2020.4 Jan Shaw

JAN SHAW, Compassion 2004, carved sandstone. Gift of Macquarie University 2020. Photo by Effy Alexakis.

Title
Compassion

Location
Cowra Sculpture Park 

Year
2004

Media
Sculpture

Medium
carved sandstone

Dimensions
106 x 40 x 40cm

Credit
Gift of Macquarie University 2020

Accession number
2020.4

Jan Shaw is a well-recognised Australian sculptor of sandstone – her father and grandfather owned sandstone quarries in Sydney’s north-western suburb of Epping. Her formative training was under the highly-regarded sculptor and teacher Mitzi McColl.
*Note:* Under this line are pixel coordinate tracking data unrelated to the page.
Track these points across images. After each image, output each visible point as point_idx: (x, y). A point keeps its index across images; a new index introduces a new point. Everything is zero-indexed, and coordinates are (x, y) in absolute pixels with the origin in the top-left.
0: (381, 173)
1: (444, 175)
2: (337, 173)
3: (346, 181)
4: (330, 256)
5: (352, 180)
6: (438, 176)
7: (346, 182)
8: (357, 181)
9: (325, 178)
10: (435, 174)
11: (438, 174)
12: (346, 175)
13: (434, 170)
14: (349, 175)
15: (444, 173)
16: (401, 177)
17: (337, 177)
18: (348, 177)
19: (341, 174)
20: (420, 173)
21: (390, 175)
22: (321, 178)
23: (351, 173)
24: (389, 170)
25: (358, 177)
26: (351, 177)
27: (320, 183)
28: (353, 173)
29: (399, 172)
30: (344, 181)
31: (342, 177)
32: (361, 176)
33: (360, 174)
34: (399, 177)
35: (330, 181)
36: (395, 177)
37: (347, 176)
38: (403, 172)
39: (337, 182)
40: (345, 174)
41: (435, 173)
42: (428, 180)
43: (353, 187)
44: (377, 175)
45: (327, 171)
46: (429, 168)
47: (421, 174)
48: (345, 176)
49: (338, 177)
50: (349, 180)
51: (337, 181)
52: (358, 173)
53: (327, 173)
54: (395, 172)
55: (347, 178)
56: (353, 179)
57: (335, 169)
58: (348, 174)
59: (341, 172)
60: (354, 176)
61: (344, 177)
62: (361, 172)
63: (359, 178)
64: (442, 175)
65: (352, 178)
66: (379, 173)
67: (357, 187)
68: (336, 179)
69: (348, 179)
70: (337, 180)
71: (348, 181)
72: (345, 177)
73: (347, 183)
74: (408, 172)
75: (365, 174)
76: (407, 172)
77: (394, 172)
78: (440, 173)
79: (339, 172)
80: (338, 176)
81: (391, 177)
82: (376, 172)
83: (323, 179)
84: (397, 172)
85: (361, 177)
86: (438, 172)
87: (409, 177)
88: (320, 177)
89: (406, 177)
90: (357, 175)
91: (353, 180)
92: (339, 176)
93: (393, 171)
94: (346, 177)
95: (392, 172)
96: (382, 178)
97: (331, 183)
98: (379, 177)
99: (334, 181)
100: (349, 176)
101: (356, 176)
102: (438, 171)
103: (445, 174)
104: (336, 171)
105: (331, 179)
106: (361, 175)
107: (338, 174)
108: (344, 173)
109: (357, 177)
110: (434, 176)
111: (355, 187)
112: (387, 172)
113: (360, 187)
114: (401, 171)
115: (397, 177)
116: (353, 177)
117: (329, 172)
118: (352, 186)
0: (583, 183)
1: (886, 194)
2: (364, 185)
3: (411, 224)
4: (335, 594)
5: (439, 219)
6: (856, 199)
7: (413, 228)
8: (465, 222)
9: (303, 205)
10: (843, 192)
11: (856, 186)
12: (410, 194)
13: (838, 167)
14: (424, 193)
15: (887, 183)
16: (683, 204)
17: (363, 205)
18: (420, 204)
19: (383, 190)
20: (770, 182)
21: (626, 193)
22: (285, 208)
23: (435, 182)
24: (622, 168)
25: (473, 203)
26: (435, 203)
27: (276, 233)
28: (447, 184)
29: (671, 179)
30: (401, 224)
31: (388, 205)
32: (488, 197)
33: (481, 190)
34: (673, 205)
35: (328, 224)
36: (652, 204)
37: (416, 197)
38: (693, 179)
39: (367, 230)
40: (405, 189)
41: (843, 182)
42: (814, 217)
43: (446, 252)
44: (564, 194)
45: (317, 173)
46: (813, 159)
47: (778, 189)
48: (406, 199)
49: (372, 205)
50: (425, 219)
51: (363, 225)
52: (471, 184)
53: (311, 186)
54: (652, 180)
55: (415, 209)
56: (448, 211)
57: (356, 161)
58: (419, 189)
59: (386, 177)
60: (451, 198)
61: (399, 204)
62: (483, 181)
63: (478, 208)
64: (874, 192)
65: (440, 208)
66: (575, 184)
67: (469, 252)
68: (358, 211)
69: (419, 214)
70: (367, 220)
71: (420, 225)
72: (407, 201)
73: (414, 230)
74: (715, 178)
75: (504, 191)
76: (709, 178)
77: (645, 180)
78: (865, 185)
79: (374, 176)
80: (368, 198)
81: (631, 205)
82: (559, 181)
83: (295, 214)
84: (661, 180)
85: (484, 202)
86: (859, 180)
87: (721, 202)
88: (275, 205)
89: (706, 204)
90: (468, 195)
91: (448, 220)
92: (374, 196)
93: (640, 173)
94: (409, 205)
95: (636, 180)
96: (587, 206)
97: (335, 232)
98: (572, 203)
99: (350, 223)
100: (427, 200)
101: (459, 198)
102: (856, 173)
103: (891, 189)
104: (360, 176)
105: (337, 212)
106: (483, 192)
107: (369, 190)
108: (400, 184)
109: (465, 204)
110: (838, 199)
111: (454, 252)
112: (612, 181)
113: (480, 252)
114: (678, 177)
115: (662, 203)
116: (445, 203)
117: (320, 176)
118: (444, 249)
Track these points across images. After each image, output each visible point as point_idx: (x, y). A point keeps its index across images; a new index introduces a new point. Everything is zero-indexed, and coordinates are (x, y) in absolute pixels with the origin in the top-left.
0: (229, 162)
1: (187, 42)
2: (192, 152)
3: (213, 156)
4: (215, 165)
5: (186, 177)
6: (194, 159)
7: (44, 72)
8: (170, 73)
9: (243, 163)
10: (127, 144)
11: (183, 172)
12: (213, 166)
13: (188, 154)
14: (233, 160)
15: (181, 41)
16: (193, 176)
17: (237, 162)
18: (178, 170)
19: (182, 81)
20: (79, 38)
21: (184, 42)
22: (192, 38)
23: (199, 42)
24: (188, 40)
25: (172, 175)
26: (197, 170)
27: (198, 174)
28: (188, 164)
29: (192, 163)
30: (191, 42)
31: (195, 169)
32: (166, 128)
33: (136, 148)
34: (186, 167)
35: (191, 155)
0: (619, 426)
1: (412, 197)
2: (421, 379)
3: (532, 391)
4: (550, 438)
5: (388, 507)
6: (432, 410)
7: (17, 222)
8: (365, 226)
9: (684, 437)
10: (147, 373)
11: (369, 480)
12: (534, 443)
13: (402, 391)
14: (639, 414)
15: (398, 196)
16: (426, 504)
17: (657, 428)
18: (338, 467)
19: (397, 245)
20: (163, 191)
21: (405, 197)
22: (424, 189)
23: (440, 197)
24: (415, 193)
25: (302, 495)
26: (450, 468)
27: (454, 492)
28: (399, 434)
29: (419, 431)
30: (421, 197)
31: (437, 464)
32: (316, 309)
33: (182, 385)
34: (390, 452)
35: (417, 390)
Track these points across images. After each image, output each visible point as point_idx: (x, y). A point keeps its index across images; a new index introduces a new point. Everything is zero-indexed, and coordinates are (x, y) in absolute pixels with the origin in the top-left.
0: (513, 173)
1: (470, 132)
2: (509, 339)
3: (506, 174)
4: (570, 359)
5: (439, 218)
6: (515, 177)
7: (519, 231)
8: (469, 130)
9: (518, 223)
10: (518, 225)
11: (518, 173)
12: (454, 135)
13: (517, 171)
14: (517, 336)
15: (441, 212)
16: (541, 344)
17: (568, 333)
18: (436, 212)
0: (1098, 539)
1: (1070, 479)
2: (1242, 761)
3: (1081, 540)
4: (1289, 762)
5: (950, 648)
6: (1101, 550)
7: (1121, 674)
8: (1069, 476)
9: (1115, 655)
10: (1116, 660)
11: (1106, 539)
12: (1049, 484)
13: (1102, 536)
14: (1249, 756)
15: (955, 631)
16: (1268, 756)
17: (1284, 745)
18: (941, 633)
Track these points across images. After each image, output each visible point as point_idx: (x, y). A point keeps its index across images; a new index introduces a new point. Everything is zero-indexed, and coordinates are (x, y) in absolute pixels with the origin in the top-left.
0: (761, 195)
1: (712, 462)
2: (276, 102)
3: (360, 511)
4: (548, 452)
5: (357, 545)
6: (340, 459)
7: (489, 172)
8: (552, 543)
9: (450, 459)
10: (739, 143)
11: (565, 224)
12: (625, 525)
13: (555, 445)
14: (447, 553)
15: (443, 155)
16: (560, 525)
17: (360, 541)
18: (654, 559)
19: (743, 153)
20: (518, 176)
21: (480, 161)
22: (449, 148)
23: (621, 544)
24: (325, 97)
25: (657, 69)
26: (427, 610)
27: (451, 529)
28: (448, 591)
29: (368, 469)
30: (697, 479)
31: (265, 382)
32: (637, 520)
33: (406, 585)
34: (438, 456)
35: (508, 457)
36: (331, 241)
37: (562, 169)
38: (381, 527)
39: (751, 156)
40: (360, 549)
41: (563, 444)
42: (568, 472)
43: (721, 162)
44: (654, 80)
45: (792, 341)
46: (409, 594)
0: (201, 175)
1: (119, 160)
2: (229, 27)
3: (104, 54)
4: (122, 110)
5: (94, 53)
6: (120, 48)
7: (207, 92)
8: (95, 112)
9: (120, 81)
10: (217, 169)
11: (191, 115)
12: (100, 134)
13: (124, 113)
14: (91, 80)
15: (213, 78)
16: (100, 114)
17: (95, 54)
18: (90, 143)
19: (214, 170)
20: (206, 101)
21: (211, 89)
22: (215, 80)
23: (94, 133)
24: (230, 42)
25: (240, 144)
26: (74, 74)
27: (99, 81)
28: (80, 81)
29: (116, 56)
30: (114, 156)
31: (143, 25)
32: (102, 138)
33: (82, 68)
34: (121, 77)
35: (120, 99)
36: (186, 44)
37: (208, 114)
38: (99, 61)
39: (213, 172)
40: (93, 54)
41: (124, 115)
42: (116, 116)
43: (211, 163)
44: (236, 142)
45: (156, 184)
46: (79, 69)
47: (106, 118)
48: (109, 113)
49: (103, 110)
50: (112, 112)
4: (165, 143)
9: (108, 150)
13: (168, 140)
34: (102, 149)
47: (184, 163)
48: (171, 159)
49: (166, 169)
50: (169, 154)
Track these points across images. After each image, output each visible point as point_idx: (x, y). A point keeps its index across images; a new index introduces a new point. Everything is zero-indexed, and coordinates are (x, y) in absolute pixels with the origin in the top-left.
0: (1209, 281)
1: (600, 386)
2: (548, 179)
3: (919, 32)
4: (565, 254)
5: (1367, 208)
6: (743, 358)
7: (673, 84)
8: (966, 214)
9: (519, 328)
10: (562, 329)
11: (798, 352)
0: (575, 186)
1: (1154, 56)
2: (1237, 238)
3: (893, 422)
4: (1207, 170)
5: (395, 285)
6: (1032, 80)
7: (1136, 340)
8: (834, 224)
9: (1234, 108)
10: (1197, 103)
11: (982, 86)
Shaw considers her work as a process of revelation, or a metamorphosis. She creates through emotion and instinct, permitting the sandstone piece, and her understanding of its variables, to take the lead in navigating her aesthetic. From the onset, preconceived ideas of final form are banished. Shaw’s abstractionist works activate free-flowing organic forms that arise from nature and wash over the observer’s sense of perception in curvilinear embrace. Certainly, her work references, echoes and pays homage to the great international, modernist organic sculptors of the twentieth century: Henry Moore, Helaine Blumenfeld and Barbara Hepworth. The biomorphic rhythmic qualities of Shaw’s pieces, as evidenced in Whisper Again and  Compassion, suggest life forms, growth and regeneration – the original sandstone blocks having been but chrysalises.